Reproduce all entries below verbatim. Skip the pictures.

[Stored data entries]
:::
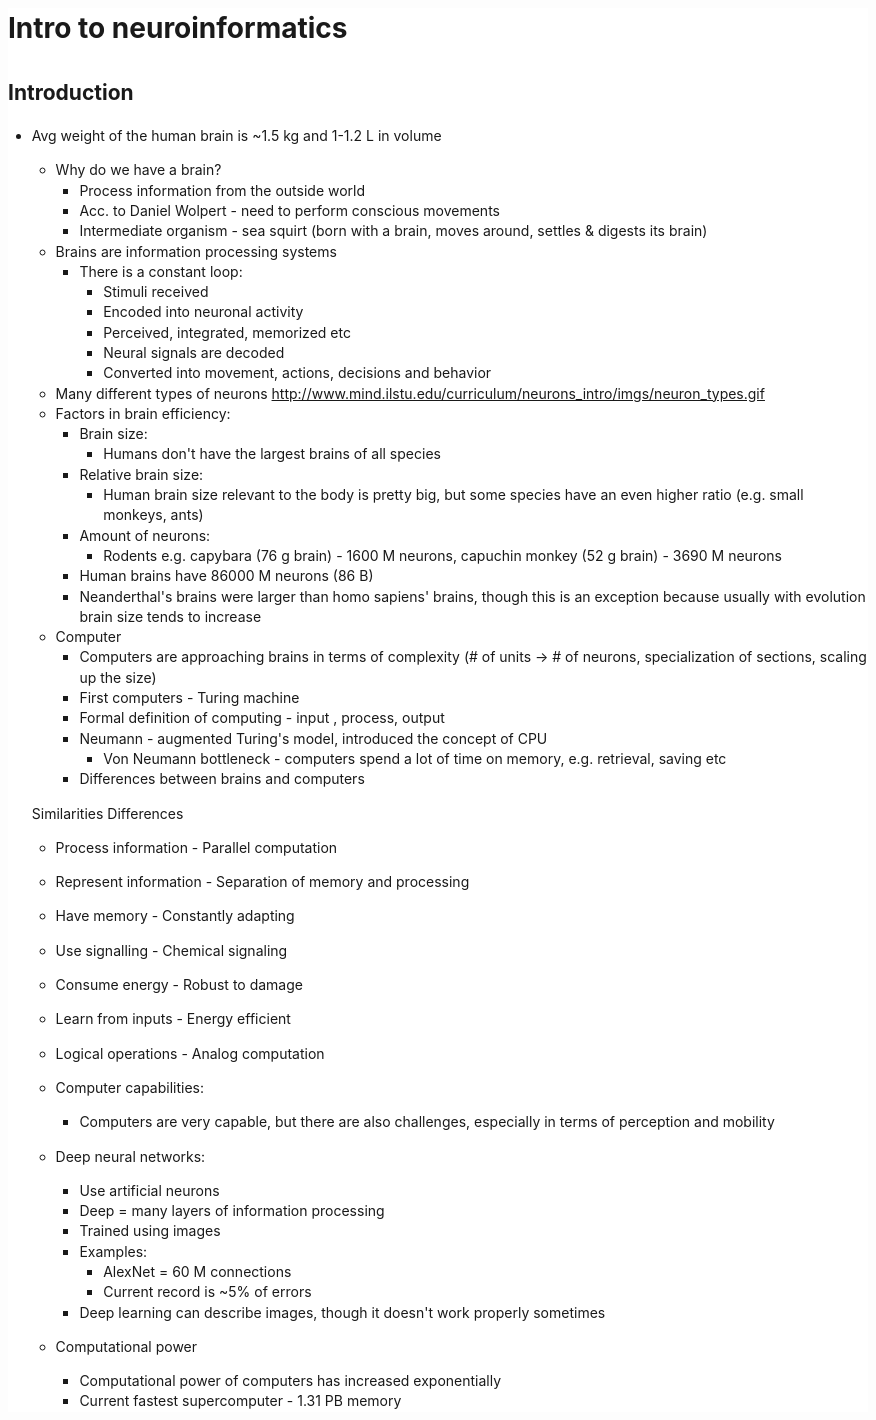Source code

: # Intro to neuroinformatics
## Introduction
- Avg weight of the human brain is ~1.5 kg and 1-1.2 L in volume
	- Why do we have a brain?
		- Process information from the outside world
		- Acc. to Daniel Wolpert - need to perform conscious movements
		- Intermediate organism - sea squirt (born with a brain, moves around, settles & digests its brain)
	- Brains are information processing systems
		- There is a constant loop:
			- Stimuli received
			- Encoded into neuronal activity
			- Perceived, integrated, memorized etc
			- Neural signals are decoded
			- Converted into movement, actions, decisions and behavior
	- Many different types of neurons
	http://www.mind.ilstu.edu/curriculum/neurons_intro/imgs/neuron_types.gif
	- Factors in brain efficiency:
		- Brain size:
			- Humans don't have the largest brains of all species
		- Relative brain size:
			- Human brain size relevant to the body is pretty big, but some species have an even higher ratio (e.g. small monkeys, ants)
		- Amount of neurons:
			- Rodents  e.g. capybara (76 g brain) - 1600 M neurons, capuchin monkey (52 g brain) - 3690 M neurons
		- Human brains have 86000 M neurons (86 B)
		- Neanderthal's brains were larger than homo sapiens' brains, though this is an exception because usually with evolution brain size tends to increase
	- Computer
		- Computers are approaching brains in terms of complexity (# of units -> # of neurons, specialization of sections, scaling up the size)
		- First computers - Turing machine
		- Formal definition of computing - input , process, output
		- Neumann - augmented Turing's model, introduced the concept of CPU
			- Von Neumann bottleneck - computers spend a lot of time on memory, e.g. retrieval, saving etc
		- Differences between brains and computers
		
	
	Similarities 					Differences
	- Process information		- Parallel computation
	- Represent information		- Separation of memory and processing
	- Have memory					- Constantly adapting
	- Use signalling				- Chemical signaling
	- Consume energy				- Robust to damage
	- Learn from inputs			- Energy efficient
	- Logical operations		- Analog computation
	
	- Computer capabilities:
		- Computers are very capable, but there are also challenges, especially in terms of perception and mobility
	- Deep neural networks:
		- Use artificial neurons
		- Deep = many layers of information processing
		- Trained using images
		- Examples:
			- AlexNet = 60 M connections
			- Current record is ~5% of errors
		- Deep learning can describe images, though it doesn't work properly sometimes
	- Computational power
		- Computational power of computers has increased exponentially
		- Current fastest supercomputer - 1.31 PB memory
:::
**Solution for this problem**
Source code

: # Intro to neuroinformatics
## Introduction
- Avg weight of the human brain is ~1.5 kg and 1-1.2 L in volume
	- Why do we have a brain?
		- Process information from the outside world
		- Acc. to Daniel Wolpert - need to perform conscious movements
		- Intermediate organism - sea squirt (born with a brain, moves around, settles & digests its brain)
	- Brains are information processing systems
		- There is a constant loop:
			- Stimuli received
			- Encoded into neuronal activity
			- Perceived, integrated, memorized etc
			- Neural signals are decoded
			- Converted into movement, actions, decisions and behavior
	- Many different types of neurons
	http://www.mind.ilstu.edu/curriculum/neurons_intro/imgs/neuron_types.gif
	- Factors in brain efficiency:
		- Brain size:
			- Humans don't have the largest brains of all species
		- Relative brain size:
			- Human brain size relevant to the body is pretty big, but some species have an even higher ratio (e.g. small monkeys, ants)
		- Amount of neurons:
			- Rodents  e.g. capybara (76 g brain) - 1600 M neurons, capuchin monkey (52 g brain) - 3690 M neurons
		- Human brains have 86000 M neurons (86 B)
		- Neanderthal's brains were larger than homo sapiens' brains, though this is an exception because usually with evolution brain size tends to increase
	- Computer
		- Computers are approaching brains in terms of complexity (# of units -> # of neurons, specialization of sections, scaling up the size)
		- First computers - Turing machine
		- Formal definition of computing - input , process, output
		- Neumann - augmented Turing's model, introduced the concept of CPU
			- Von Neumann bottleneck - computers spend a lot of time on memory, e.g. retrieval, saving etc
		- Differences between brains and computers
		
	
	Similarities 					Differences
	- Process information		- Parallel computation
	- Represent information		- Separation of memory and processing
	- Have memory					- Constantly adapting
	- Use signalling				- Chemical signaling
	- Consume energy				- Robust to damage
	- Learn from inputs			- Energy efficient
	- Logical operations		- Analog computation
	
	- Computer capabilities:
		- Computers are very capable, but there are also challenges, especially in terms of perception and mobility
	- Deep neural networks:
		- Use artificial neurons
		- Deep = many layers of information processing
		- Trained using images
		- Examples:
			- AlexNet = 60 M connections
			- Current record is ~5% of errors
		- Deep learning can describe images, though it doesn't work properly sometimes
	- Computational power
		- Computational power of computers has increased exponentially
		- Current fastest supercomputer - 1.31 PB memory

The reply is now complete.